Material for this task:
* * * *
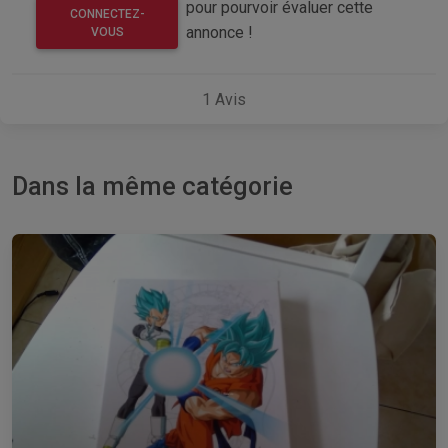
pour pourvoir évaluer cette
CONNECTEZ-
annonce !
VOUS
1
Avis
Dans la même catégorie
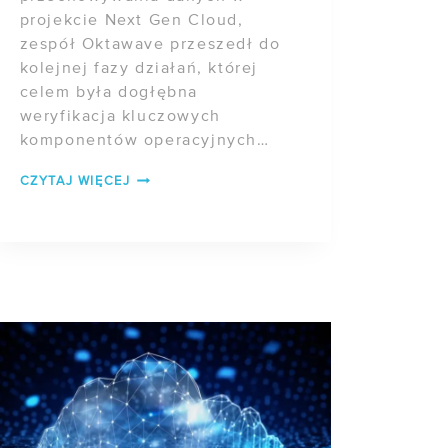
projekcie Next Gen Cloud,
zespół Oktawave przeszedł do
kolejnej fazy działań, której
celem była dogłębna
weryfikacja kluczowych
komponentów operacyjnych
systemu. Po zakończeniu etapu
POSTĘP
CZYTAJ WIĘCEJ
obejmującego analizę
PRAC
technologii, opracowanie
W
architektury oraz […]
PROJEKCIE
NEXT
GEN
CLOUD
–
ZADANIE
1
(ETAP
DRUGI)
* * * *
Task:
In the text read from these records, substitute "READ MORE" for "CZYTAJ WIĘCEJ" and give the lines again with nothing else changed, leaving out the pictures.

Written reply:
pour pourvoir évaluer cette
CONNECTEZ-
annonce !
VOUS
1
Avis
Dans la même catégorie
projekcie Next Gen Cloud,
zespół Oktawave przeszedł do
kolejnej fazy działań, której
celem była dogłębna
weryfikacja kluczowych
komponentów operacyjnych
systemu. Po zakończeniu etapu
POSTĘP
READ MORE
obejmującego analizę
PRAC
technologii, opracowanie
W
architektury oraz […]
PROJEKCIE
NEXT
GEN
CLOUD
–
ZADANIE
1
(ETAP
DRUGI)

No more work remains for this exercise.